Well you know , When you’ve won a gold medal in Sydney, you’re going to come back and get that huge million dollar advertising contract that shooting is so full of.
Yeah right, right, right.

What one thing do you wish you could have learned early in your shooting career?
Not to worry about what other people are doing. Because this is a very individual sport. Yet especially as juniors, who wants to know how everybody else is doing? And I think that goes on a lot, no matter what age you are, but at some time you have to learn you are doing this for yourself, by yourself. You’re shooting for yourself, no one else is pulling the trigger and who cares what Tom, Dick or Harry are doing down the line?

Here’s a question, that’s out of the blue since you mentioned that though. There have been a couple of people that have been kind of advocating, that every year they take a aggregate of all the matches and rank all the US shooters, what would you think about that?
It wouldn’t bother me any, I think there are maybe some shooters who would support that for ranking purposes, like for picking the national team or for something like that.

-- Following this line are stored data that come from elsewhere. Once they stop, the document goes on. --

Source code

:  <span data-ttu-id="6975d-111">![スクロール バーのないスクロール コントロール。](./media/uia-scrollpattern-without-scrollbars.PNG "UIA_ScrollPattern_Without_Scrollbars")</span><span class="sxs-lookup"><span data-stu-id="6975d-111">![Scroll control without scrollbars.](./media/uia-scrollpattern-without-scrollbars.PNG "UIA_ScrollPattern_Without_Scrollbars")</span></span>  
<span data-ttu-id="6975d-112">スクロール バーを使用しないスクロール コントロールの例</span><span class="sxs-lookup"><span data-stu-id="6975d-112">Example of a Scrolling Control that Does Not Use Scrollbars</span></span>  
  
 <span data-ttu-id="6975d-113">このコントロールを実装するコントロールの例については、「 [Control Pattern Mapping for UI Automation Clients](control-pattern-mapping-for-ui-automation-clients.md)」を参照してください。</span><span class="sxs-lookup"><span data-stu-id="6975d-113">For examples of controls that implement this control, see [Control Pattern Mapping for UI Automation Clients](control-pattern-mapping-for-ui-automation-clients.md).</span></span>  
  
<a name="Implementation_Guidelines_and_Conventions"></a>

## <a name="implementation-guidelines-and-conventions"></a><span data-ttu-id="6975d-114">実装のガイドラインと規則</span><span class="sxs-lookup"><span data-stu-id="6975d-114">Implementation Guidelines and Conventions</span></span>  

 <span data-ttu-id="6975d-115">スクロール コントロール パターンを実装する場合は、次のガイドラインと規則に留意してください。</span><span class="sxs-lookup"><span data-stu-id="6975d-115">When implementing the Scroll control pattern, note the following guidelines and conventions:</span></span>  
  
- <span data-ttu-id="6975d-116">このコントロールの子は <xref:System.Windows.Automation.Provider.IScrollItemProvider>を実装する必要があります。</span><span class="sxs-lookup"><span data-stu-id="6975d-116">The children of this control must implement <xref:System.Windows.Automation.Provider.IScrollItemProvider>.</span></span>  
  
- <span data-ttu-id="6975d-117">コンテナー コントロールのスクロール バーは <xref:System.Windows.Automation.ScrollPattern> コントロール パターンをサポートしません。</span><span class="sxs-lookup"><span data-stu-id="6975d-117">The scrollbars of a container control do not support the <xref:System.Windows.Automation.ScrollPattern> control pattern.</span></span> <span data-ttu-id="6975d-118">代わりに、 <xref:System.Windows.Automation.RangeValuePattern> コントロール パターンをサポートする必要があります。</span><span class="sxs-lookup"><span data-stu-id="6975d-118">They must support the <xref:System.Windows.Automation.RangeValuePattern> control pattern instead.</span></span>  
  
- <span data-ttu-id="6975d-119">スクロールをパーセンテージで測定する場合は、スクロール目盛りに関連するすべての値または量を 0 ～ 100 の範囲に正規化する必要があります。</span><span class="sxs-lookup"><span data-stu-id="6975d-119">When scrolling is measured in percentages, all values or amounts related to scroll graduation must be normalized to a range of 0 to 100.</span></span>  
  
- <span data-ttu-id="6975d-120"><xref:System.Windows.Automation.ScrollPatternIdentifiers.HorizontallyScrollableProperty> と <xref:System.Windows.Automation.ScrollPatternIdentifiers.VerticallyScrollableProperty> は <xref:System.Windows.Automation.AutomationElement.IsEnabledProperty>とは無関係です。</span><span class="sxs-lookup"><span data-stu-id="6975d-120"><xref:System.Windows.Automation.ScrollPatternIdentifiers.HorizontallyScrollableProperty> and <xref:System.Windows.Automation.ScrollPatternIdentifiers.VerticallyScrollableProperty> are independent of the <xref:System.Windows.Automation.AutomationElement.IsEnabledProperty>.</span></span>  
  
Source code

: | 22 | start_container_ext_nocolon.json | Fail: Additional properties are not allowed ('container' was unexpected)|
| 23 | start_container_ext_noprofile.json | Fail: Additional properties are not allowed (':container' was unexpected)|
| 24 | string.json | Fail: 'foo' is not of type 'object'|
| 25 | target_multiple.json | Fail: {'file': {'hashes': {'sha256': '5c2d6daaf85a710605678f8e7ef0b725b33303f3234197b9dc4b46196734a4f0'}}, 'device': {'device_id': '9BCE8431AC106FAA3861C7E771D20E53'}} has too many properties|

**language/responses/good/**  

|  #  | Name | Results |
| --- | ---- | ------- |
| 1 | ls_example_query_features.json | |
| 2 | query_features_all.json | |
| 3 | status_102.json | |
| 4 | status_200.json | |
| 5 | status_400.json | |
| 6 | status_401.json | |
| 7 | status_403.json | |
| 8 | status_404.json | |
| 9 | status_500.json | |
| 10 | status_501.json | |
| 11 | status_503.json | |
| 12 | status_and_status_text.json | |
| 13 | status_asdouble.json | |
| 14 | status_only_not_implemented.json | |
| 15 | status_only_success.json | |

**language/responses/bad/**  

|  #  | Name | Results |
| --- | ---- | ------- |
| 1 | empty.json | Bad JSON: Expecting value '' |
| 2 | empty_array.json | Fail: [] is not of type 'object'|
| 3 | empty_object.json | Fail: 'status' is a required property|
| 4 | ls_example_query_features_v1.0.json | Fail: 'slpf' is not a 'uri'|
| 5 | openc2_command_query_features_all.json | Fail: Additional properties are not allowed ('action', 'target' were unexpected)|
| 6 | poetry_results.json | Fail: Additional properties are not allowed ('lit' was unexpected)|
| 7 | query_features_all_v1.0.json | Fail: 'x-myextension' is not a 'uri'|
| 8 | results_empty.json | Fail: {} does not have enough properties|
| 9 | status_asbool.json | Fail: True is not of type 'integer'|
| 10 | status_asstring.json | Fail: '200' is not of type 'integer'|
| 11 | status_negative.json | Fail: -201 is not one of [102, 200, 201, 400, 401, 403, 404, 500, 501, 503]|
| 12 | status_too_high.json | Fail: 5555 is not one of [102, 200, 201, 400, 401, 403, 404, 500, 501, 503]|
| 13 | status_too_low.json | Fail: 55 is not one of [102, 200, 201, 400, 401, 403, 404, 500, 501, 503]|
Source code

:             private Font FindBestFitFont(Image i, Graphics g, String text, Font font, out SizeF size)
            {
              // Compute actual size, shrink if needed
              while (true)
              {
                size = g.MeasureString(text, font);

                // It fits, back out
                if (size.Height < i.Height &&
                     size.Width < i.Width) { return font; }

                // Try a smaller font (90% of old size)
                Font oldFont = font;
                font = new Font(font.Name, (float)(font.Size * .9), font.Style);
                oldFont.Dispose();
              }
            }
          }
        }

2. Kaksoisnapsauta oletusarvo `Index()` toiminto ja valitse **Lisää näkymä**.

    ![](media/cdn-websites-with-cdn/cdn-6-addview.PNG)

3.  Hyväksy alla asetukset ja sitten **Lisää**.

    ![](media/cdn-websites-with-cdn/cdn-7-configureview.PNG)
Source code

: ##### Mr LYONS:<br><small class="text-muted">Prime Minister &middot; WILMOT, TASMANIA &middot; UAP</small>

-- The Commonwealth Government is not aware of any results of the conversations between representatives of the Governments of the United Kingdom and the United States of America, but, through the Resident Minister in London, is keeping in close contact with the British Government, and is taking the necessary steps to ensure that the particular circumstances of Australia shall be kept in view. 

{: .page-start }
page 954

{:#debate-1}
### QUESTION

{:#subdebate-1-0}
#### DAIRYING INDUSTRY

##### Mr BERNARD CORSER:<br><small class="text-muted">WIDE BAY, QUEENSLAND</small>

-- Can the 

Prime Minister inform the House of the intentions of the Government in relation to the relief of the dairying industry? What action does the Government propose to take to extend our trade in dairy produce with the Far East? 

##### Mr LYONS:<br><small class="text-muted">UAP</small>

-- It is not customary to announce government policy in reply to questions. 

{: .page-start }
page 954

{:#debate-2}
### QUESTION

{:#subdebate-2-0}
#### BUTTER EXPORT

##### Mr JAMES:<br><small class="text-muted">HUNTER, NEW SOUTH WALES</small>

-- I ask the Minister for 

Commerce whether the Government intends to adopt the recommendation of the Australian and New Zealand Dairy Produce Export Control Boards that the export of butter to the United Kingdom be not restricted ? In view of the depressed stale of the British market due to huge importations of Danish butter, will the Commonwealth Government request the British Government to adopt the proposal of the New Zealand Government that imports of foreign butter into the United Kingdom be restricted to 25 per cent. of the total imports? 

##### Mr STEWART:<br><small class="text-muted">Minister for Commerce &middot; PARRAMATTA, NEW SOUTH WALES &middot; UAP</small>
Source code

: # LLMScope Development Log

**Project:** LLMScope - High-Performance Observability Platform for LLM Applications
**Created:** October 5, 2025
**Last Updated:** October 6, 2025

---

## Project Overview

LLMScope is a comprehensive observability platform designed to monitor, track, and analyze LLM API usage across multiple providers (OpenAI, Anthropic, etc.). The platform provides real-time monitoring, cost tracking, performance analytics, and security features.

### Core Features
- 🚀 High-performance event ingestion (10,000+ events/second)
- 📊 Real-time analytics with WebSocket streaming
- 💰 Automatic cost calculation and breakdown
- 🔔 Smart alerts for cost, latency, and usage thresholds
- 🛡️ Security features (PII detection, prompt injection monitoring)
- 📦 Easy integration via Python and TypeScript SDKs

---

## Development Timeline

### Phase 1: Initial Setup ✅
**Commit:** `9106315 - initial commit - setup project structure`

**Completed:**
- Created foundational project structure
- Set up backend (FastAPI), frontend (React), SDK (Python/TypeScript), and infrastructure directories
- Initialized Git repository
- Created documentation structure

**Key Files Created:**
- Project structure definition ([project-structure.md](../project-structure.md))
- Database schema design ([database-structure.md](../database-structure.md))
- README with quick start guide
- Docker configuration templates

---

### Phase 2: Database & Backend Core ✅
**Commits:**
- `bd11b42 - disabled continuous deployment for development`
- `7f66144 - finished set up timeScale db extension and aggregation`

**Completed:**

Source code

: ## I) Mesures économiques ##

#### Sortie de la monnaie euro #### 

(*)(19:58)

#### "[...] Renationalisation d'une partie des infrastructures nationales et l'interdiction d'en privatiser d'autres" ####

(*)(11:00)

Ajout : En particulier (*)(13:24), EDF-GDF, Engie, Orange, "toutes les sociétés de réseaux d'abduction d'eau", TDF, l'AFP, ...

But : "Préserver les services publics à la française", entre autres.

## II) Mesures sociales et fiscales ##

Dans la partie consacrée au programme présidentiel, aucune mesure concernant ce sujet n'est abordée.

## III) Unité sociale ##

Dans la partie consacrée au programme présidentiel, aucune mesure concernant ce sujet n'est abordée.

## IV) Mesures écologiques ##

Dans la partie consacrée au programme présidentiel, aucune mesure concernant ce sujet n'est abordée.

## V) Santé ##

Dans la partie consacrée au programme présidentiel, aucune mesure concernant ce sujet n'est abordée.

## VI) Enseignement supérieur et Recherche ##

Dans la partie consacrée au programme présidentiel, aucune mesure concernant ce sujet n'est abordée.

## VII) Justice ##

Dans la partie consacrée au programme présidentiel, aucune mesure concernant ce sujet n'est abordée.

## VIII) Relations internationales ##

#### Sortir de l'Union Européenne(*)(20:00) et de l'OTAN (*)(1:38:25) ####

Yes, and just something or you could have something to compare, well going back to comparing themselves to others, saying hey, I used to be 20th in the nation and now I’m 17th or something.
I think honestly for younger kids, like juniors it might be nice, because they could actually see progress instead of making the development team one year and not making the development team next year. So many of our competitions now are international competitions, and that’s how we’re pretty much ranked now. It would be, you know, our nationals usually decide our ranking, I guess. But I can see how over the course of the year, even if it is internationals and nationals matches, and just take everything and throw it in a pot, it wouldn’t bother me any. I think some shooters would be sorely surprised as to where they ended up, and go “I wish they hadn’t come out with that ranking”, but I would be fine with it.